Although most earthquakes are harmless to man, either because they are too weak to damage property, or because they occur in nonpopulated areas, many cause considerable destruction, injury, and death (see Table 6.1).
Some of the most destructive earthquakes have occurred in China (Jackson, 1981; Sood, Stockdale & Rogers, 1987). Confirmation of specific details is often difficult to obtain. In China, in 1976, an earthquake reportedly killed 800 000 people (Sood et al. 1987). The amount of destruction was difficult to verify at the time because the information released by the Chinese government was quite limited. Another extremely serious earthquake, but also difficult to verify, occurred in AD 526 in Antioch; 260 000 died (Miln, 1890).
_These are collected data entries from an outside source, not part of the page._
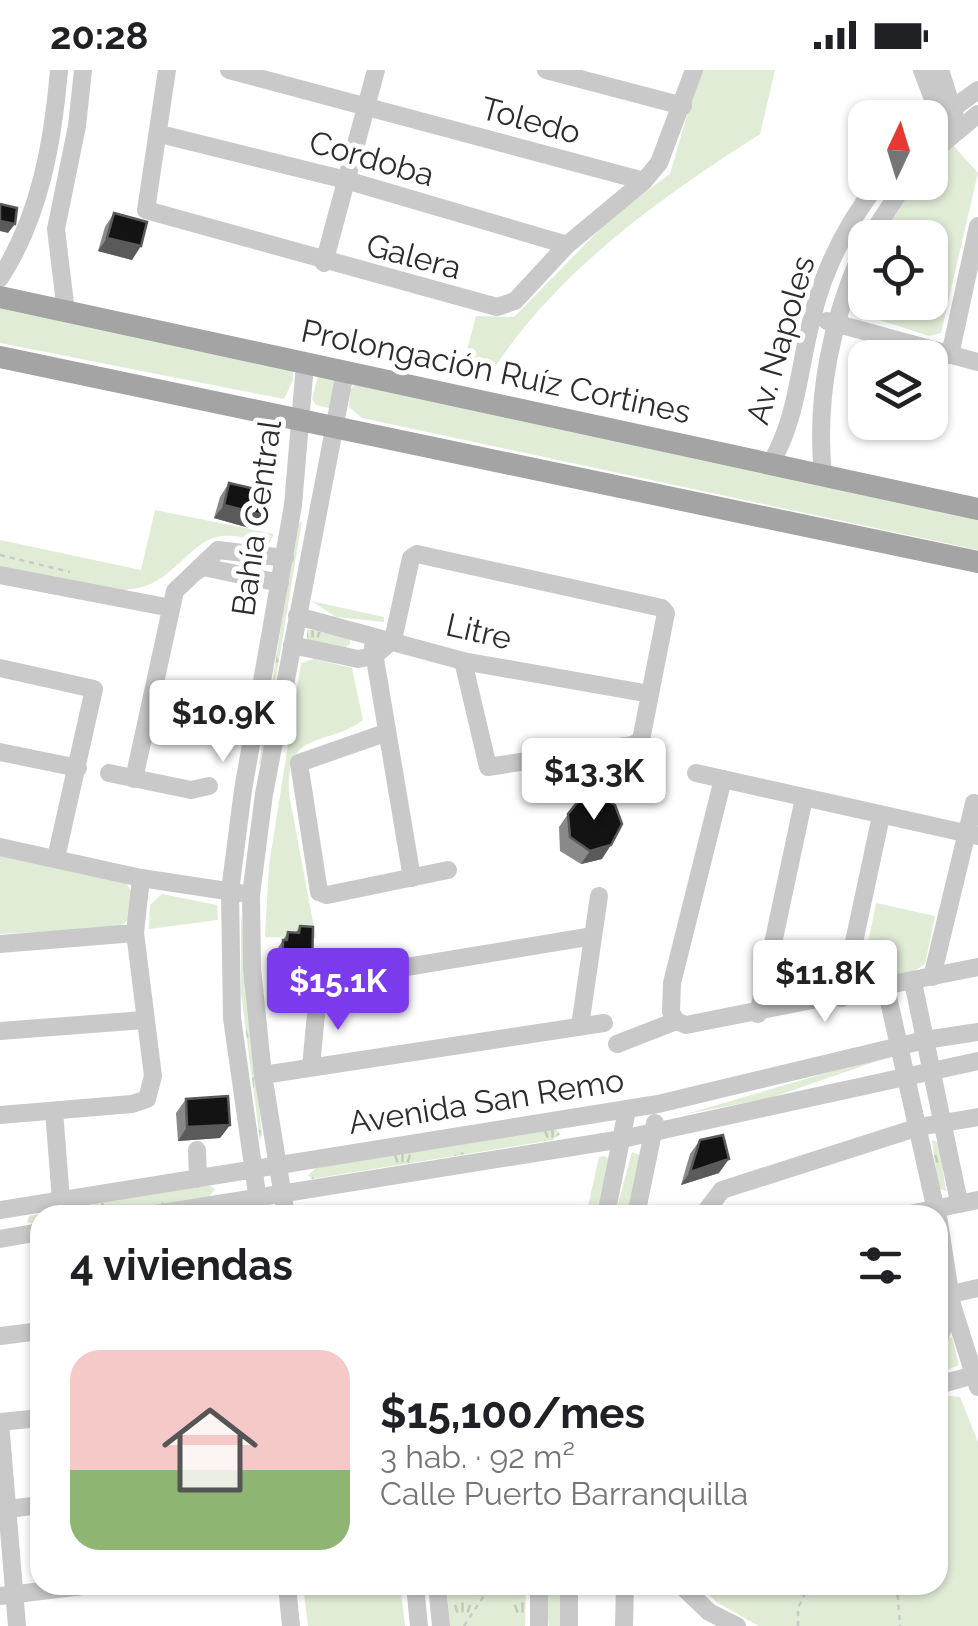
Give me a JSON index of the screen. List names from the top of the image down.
{
  "streets": {
    "main road": ["Prolongación Ruíz Cortines"],
    "street": [
      "Toledo",
      "Cordoba",
      "Galera",
      "Av. Napoles",
      "Bahía Central",
      "Litre",
      "Avenida San Remo"
    ]
  },
  "crossings": [
    ["Toledo", "Galera"],
    ["Cordoba", "Galera"],
    ["Av. Napoles", "Prolongación Ruíz Cortines"],
    ["Prolongación Ruíz Cortines", "Bahía Central"],
    ["Bahía Central", "Litre"],
    ["Bahía Central", "Avenida San Remo"]
  ],
  "north": "top",
  "page": {
    "status": "20:28",
    "price": [
      "$10.9K",
      "$13.3K",
      "$11.8K",
      "$15.1K"
    ],
    "heading": "4 viviendas",
    "list": [
      {
        "name": "$15,100/mes",
        "note": "3 hab. · 92 m² · Calle Puerto Barranquilla"
      }
    ]
  }
}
The number of deaths that are caused by an earthquake may be very high, but even more people may be physically injured. The February 4, 1976 earthquake in Guatemala, caused 24 340 deaths, but 90 000 people were injured (Beinin, 1985). Acute and chronic psychological distress are characteristic of earthquakes (Leivesley, 1984). This chapter will discuss the psychological impact of earthquakes.